PM: Interessant! Was beeinflusst Dich in Deiner künstlerischen Tätigkeit?
LV: Vieles hat mich geprägt und beeinflusst weiterhin meine künstlerische Tätigkeit. Dass ich heute in erster Linie eine klassische Pianistin bin, liegt sicherlich darin, dass ich von klein auf mit dieser Musik in Kontakt gekommen bin und bereits in jungen Jahren die richtige Förderung erhielt. Ich hatte das Glück, sehr gute Lehrpersonen an meiner Seite zu haben, die mich inspiriert und gefordert haben. Darüber hinaus spielen persönliche Erfahrungen, meine Umgebung und der ständige Austausch mit anderen Künstler:innen – sei es durch Konzerte, Begegnungen oder das Zuhören – eine wichtige Rolle. All diese Einflüsse formen meine künstlerische Arbeit und sorgen dafür, immer wieder Neues zu entdecken und umzusetzen. Auch aktuelle Trends und Herausforderungen, wie schon vorher erwähnt, haben einen Einfluss auf meine kreative Arbeit. Als Musiker:in ist man ständig gefordert, neue Ideen zu entwickeln und sich kreativ auszudrücken – das ist ein unendlicher Prozess.
PM: Die nächste Frage kann ich mir leider nicht ersparen (lacht). Wie findest Du das PianoMe-Konzept?
LV: Ich finde das PianoMe-Konzept super! Es ist eine moderne und flexible Lösung, die es Musiker:innen ermöglicht, ganz unkompliziert einen Klavier- oder Flügelraum zu mieten, wann immer man ihn braucht. Ob zum Üben, Proben, Unterrichten oder sogar für Tonaufnahmen. Es ist nämlich gar nicht so einfach, richtig gute Räume zu finden. Gerade wenn man z.B. auf der Durchreise ist, kann so eine Plattform schnell helfen. Es ist eine tolle Möglichkeit, als Musiker:in neue Räume zu entdecken und sie nach den eigenen Bedürfnissen zu nutzen!
PM: Was sind abschließend Deine Ziele für die Zukunft? Möchtest Du Deine Pläne mit unseren Leser:innen teilen?
LV: Aktuell konzentriere ich mich darauf, meinen Weg fokussiert weiterzugehen: das Duo ARTESKY weiterzuentwickeln und die Klavierschule Valkovsky zu pflegen. Mit Carolina würde ich sehr gerne auch international auftreten – besonders spannend fänden wir Konzerte in der Bergwelt Österreichs oder in der Dolomiten-Region. Meine Klavierschule werde ich weiterhin modernisieren und weiterentwickeln.
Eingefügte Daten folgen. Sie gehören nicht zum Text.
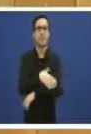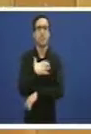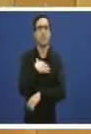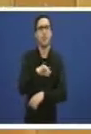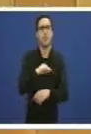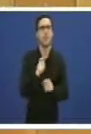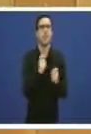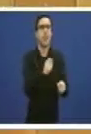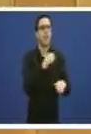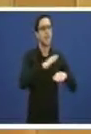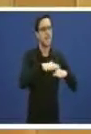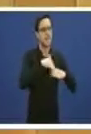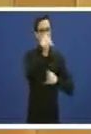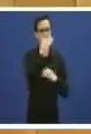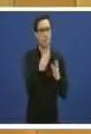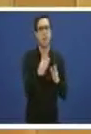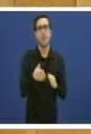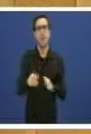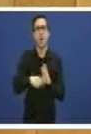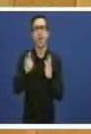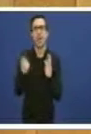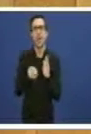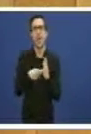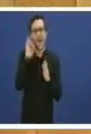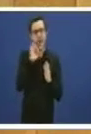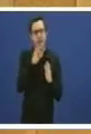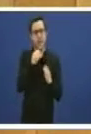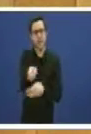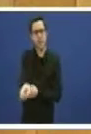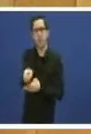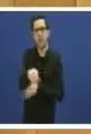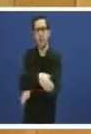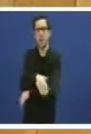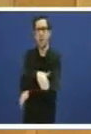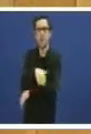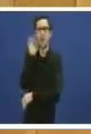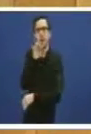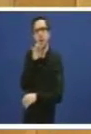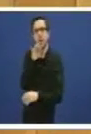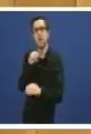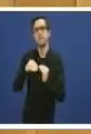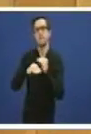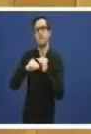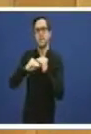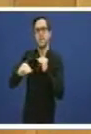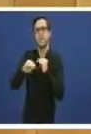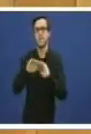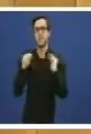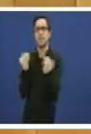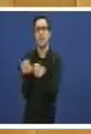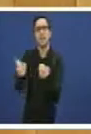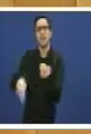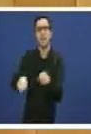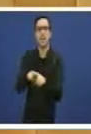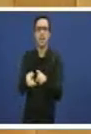atención, pero a lei galega obriga ao goberno galego a manter a universalidade, tamén cando ese dereito está por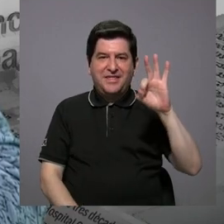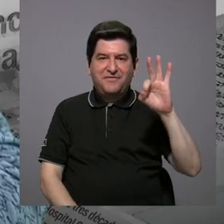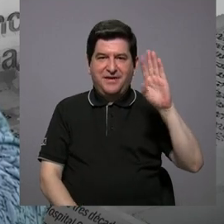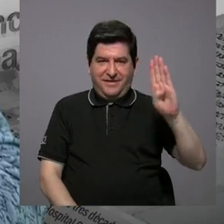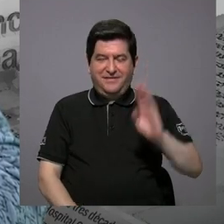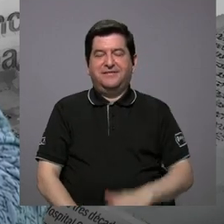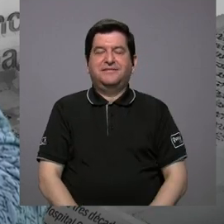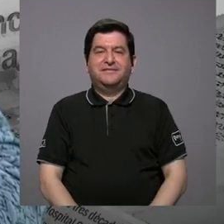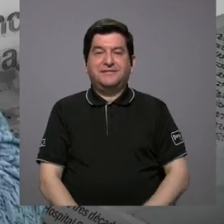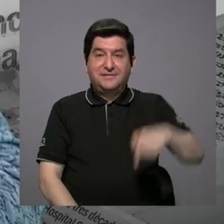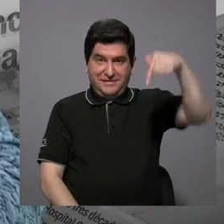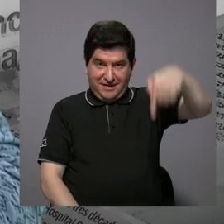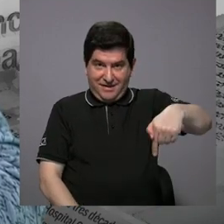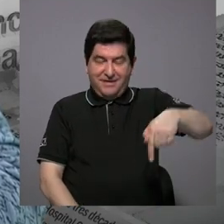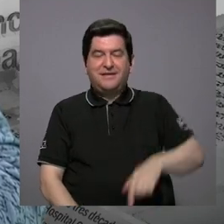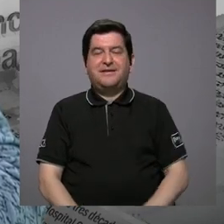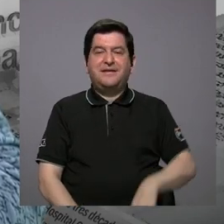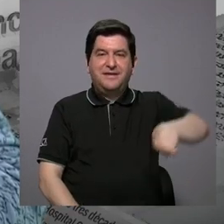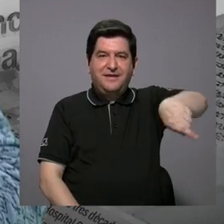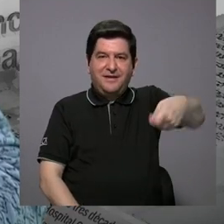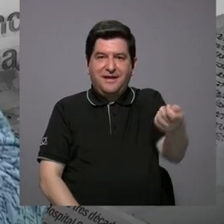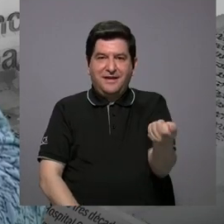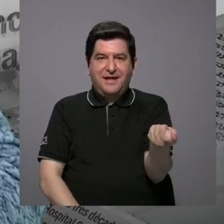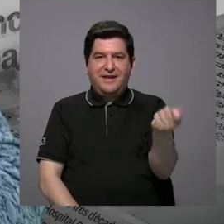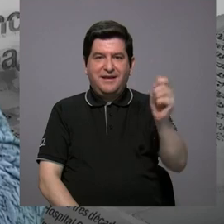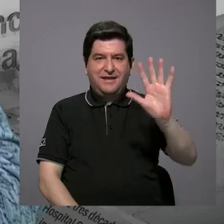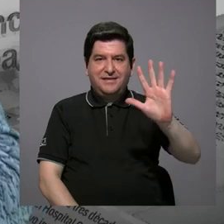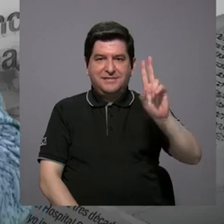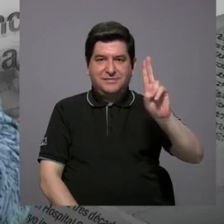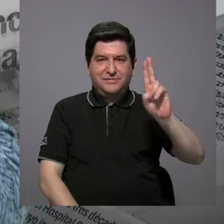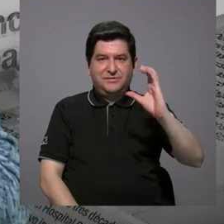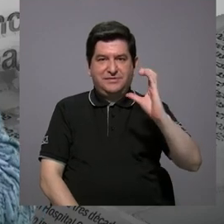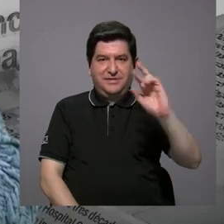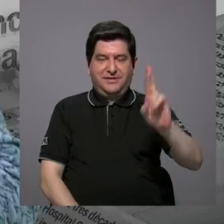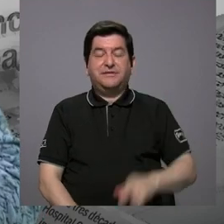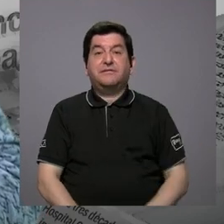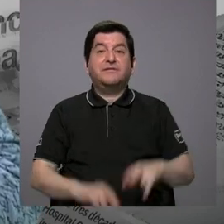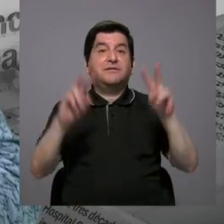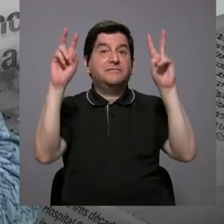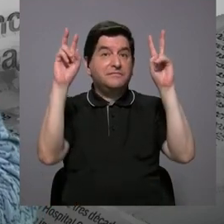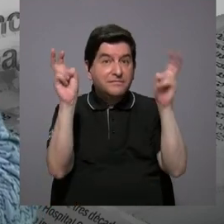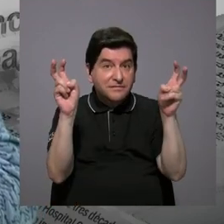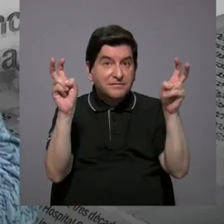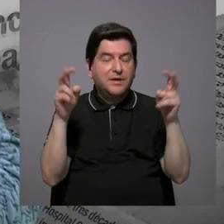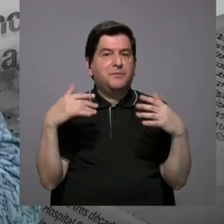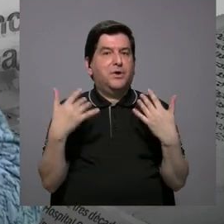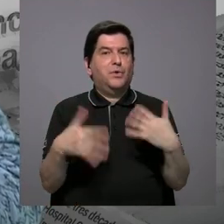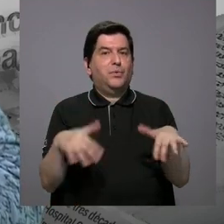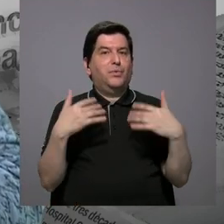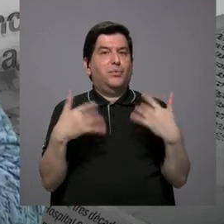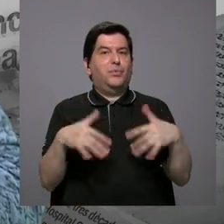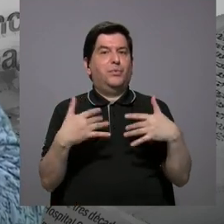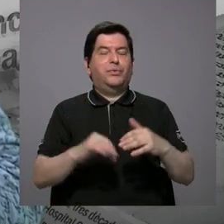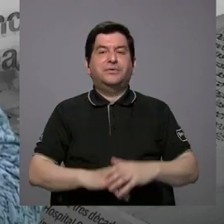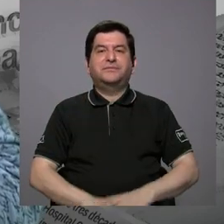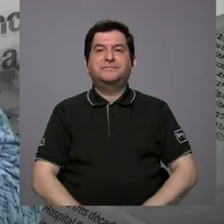Fernández Bonilla, aquí por 15 UCR. Y bueno, es un tema, un temazo este.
Mein langfristiges Ziel ist es, ein grösseres Team aufzubauen, das meine Werte teilt und gemeinsam mit mir die Schule weiterführt. So möchte ich möglichst vielen Menschen einen inspirierenden Klavierunterricht bieten und sie für die wunderbare Welt der Musik begeistern.
PM: Liebe Laura, wir danken Dir für das sehr interessante Gespräch! Wir wünschen Dir alles Gute sowie viel Erfolg mit allem, was Du noch vorhast! Wir bleiben in Kontakt.
LV: Vielen Dank für den spannenden Talk und die lieben Worte. Es hat mich gefreut, meine Gedanken zu teilen, und über meine Projekte sprechen zu dürfen. Bis zum nächsten Mal!